Knots in trees occur where a branch has been surrounded by continued growth of the bole. When the bole is sawn into lumber, or peeled to make veneer, the branch sections included in the lumber or veneer show up as knots. Whether a knot is red or black was determined back when the tree was growing.

If a branch and bole are both alive and growing, a live – or intergrown – knot is produced. These are often called red knots, especially in conifers, where they tend to appear reddish in color. Black knots, on the other hand, result when the limb has died and subsequent growth of the bole surrounds the dead limb. These knots are often black and may contain bark or pitch pockets separating the dead-limb wood from the living stem wood. Such black knots are more formally known as encased knots.

Although knots certainly are points of vulnerability on standing trees – they can be mechanically weak or may allow entry to decay-causing microbes, fungi, and insects – they are known and classified by their effect on sawn boards. Indeed, beyond differences in how they originate, red knots and black knots also influence the value of wood products. Except in specialty products like “knotty pine” paneling and cabinetry, knots are typically considered to be undesirable defects in wood.

Yes, knots are wood. They are sawn sections of branches, dead or alive. It’s just that they cause and are defined by an interruption of continuity – and a change in direction – of the fibers in wood. In black knots, the bole fibers are not continuous with the fibers of the encased knot. Because the branch inside was dead at the time the stem wood grew around it, the result is a very poor connection between the old branch wood and the new stem wood. But in red knots, the branch had been alive when the stem wood grew around it, and therefore the annual rings of growth in the branch (knot) are completely intergrown with the stem wood that surrounds it. The resulting connection is much tighter and stronger.

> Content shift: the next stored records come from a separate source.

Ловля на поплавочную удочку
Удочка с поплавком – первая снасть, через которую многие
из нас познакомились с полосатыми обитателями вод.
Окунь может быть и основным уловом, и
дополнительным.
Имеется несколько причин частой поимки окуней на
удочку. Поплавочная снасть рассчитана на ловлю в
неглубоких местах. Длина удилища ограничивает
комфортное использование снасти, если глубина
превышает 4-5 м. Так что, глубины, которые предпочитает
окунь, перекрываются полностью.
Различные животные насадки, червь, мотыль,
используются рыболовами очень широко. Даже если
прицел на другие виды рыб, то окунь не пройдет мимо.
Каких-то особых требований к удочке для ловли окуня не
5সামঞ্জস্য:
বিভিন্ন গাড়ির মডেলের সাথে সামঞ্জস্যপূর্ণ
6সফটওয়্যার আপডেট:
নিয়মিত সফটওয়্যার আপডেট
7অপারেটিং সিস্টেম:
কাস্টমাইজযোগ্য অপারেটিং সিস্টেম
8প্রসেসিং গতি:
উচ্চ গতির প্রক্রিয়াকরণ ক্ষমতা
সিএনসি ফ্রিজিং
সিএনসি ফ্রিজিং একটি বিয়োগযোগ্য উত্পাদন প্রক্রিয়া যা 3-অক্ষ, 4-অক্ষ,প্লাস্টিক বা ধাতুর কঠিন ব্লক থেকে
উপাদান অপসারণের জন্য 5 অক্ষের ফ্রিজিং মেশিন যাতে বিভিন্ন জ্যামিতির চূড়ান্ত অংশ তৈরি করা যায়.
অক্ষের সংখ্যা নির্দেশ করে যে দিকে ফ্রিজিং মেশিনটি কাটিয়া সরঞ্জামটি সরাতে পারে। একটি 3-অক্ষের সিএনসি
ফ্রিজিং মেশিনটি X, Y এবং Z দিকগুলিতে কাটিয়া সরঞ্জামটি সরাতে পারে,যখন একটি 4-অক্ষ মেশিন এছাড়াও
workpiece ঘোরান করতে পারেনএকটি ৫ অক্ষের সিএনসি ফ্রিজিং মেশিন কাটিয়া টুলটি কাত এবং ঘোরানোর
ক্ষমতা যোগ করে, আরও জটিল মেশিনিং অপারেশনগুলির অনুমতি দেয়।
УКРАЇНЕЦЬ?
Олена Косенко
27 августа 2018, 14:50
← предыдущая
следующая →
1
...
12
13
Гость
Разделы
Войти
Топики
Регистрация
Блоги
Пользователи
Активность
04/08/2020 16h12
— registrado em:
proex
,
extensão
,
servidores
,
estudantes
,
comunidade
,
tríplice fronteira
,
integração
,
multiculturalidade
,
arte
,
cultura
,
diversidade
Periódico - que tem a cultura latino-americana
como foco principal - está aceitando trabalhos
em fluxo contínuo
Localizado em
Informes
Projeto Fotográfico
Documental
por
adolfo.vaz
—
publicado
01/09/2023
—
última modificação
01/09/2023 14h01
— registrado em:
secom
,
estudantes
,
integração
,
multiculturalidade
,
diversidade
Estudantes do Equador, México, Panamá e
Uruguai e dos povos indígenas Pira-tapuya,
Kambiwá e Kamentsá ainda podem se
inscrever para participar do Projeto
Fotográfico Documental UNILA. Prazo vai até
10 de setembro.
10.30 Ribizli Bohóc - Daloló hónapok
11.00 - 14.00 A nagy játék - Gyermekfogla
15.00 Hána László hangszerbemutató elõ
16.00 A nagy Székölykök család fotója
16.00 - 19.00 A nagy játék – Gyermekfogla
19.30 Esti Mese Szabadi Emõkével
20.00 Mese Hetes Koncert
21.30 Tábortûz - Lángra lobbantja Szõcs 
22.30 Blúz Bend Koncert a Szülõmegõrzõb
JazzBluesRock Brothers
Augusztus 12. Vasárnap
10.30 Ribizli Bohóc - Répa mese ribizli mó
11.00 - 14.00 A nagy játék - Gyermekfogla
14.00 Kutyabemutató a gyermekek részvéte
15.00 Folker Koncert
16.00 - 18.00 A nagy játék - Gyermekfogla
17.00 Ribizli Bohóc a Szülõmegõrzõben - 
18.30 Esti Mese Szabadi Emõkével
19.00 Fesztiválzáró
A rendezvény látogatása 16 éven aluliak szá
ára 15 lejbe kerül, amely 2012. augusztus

Owing to much chemistry and physics, knots also compromise the use of a sawn board containing them. Here again, the difference between red knots and black knots becomes important. Encased black knots are generally considered to be more serious defects in lumber than intergrown red knots. This is in part due to the dark discoloration and bark bits associated with black knots. But more importantly, they represent serious engineering flaws. Because black knots are not well connected with the surrounding wood, they undergo differential shrinkage when drying, loosening the knot and often leading to it falling out of the board completely. This leaves a knot hole and further compromises the board’s mechanical integrity and value.

Pruning of branches from standing trees has long been used to minimize the defects associated with knots. Picture the first log (from the ground to 16-18 feet) of a large standing tree in the forest, say, a white pine. It probably has no live branches and very few dead branches remaining. Yes, that tree had low branches way back when it was a seedling, sapling, and even a small sawtimber-sized tree. But as that tree grew taller and its lower branches were shaded by the tree’s crown and perhaps the surrounding forest canopy, those branches died. Still, those long-lost lower branches continue to affect the lumber that may be sawn from that log.

Here’s how: typically the boards sawn from its outermost portions are relatively free of knots. That’s because the tree stem continued to increase in girth after the dead branch broke or fell off, thus adding clear wood to the outside. But, as the sawyer removes boards, working toward what was the inside of the tree, he or she will encounter black knots where the tree continued to grow around branches that were dead but not yet fallen. Finally, the innermost boards from that log are most likely to contain red knots, from when the tree stem was growing around living branches when it was much younger and smaller in diameter. Because black knots are serious defects in white pine boards, foresters often recommend pruning away those dead stubs of remaining branches on the lower boles of white pine trees to allow more years (and inches) of clear, knot-free wood to accumulate.